Já as milícias no Iraque mantiveram seus ataques às forças dos EUA, que aconteciam desde antes da guerra, enquanto Assad parecia mais preocupado com seus problemas internos. Mesmo o Irã evitou se envolver diretamente no conflito, por temer uma resposta israelense.
“O Eixo não tinha nem a infraestrutura nem o conhecimento tecnológico para sustentar uma campanha prolongada e multifrontal contra Israel”, diz o relatório. “Em vez de operar como uma força coesa e coordenada, a rede parecia mais ligada à retórica.”
A exceção à regra foi o Hezbollah, que desde outubro de 2023 mantinha um conflito de baixa intensidade com os israelenses. Mas, em setembro do ano passado, o exército israelense abriu uma ofensiva de grande porte, com bombardeios intensos, que mataram o líder do grupo, Hassan Nasrallah, e causaram danos que vão além dos militares.
Analistas veem o grupo em seu “mais frágil momento” em décadas, com perda de espaço no governo, de prestígio entre os libaneses e de parte do dinheiro que era enviado pelo Irã.


Como aponta o relatório da The Century Foundation, o momento é de replanejamento e de espera para o Irã. Não está claro como o Hamas ressurgirá depois do fim da guerra em Gaza ou se o Hezbollah vai recuperar o prestígio de outrora.
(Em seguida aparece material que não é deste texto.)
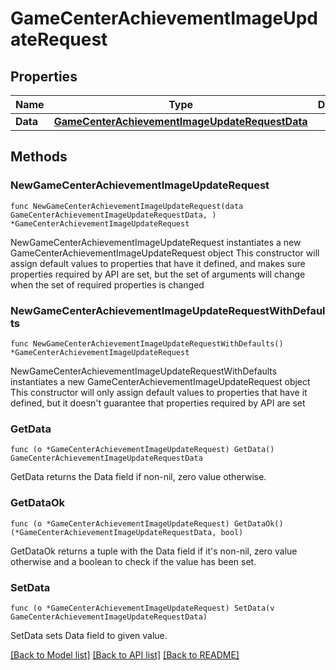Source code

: # GameCenterAchievementImageUpdateRequest

## Properties

Name | Type | Description | Notes
------------ | ------------- | ------------- | -------------
**Data** | [**GameCenterAchievementImageUpdateRequestData**](GameCenterAchievementImageUpdateRequestData.md) |  | 

## Methods

### NewGameCenterAchievementImageUpdateRequest

`func NewGameCenterAchievementImageUpdateRequest(data GameCenterAchievementImageUpdateRequestData, ) *GameCenterAchievementImageUpdateRequest`

NewGameCenterAchievementImageUpdateRequest instantiates a new GameCenterAchievementImageUpdateRequest object
This constructor will assign default values to properties that have it defined,
and makes sure properties required by API are set, but the set of arguments
will change when the set of required properties is changed

### NewGameCenterAchievementImageUpdateRequestWithDefaults

`func NewGameCenterAchievementImageUpdateRequestWithDefaults() *GameCenterAchievementImageUpdateRequest`

NewGameCenterAchievementImageUpdateRequestWithDefaults instantiates a new GameCenterAchievementImageUpdateRequest object
This constructor will only assign default values to properties that have it defined,
but it doesn't guarantee that properties required by API are set

### GetData

`func (o *GameCenterAchievementImageUpdateRequest) GetData() GameCenterAchievementImageUpdateRequestData`

GetData returns the Data field if non-nil, zero value otherwise.

### GetDataOk

`func (o *GameCenterAchievementImageUpdateRequest) GetDataOk() (*GameCenterAchievementImageUpdateRequestData, bool)`

GetDataOk returns a tuple with the Data field if it's non-nil, zero value otherwise
and a boolean to check if the value has been set.

### SetData

`func (o *GameCenterAchievementImageUpdateRequest) SetData(v GameCenterAchievementImageUpdateRequestData)`

SetData sets Data field to given value.



[[Back to Model list]](../README.md#documentation-for-models) [[Back to API list]](../README.md#documentation-for-api-endpoints) [[Back to README]](../README.md)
Além disso, há as incertas e complexas relações com os houthis e as milícias no Iraque — que muitas vezes preferem seguir suas próprias agendas — e as evidentes fragilidades internas no país, que Teerã ainda não sinalizou como resolverá.
“As forças do Eixo não poderiam lutar uma guerra regional coordenada, mas ainda podem exercer poder coercitivo em suas arenas domésticas — e ainda podem atrapalhar seus adversários mais poderosos usando táticas assimétricas”, apontam os pesquisadores.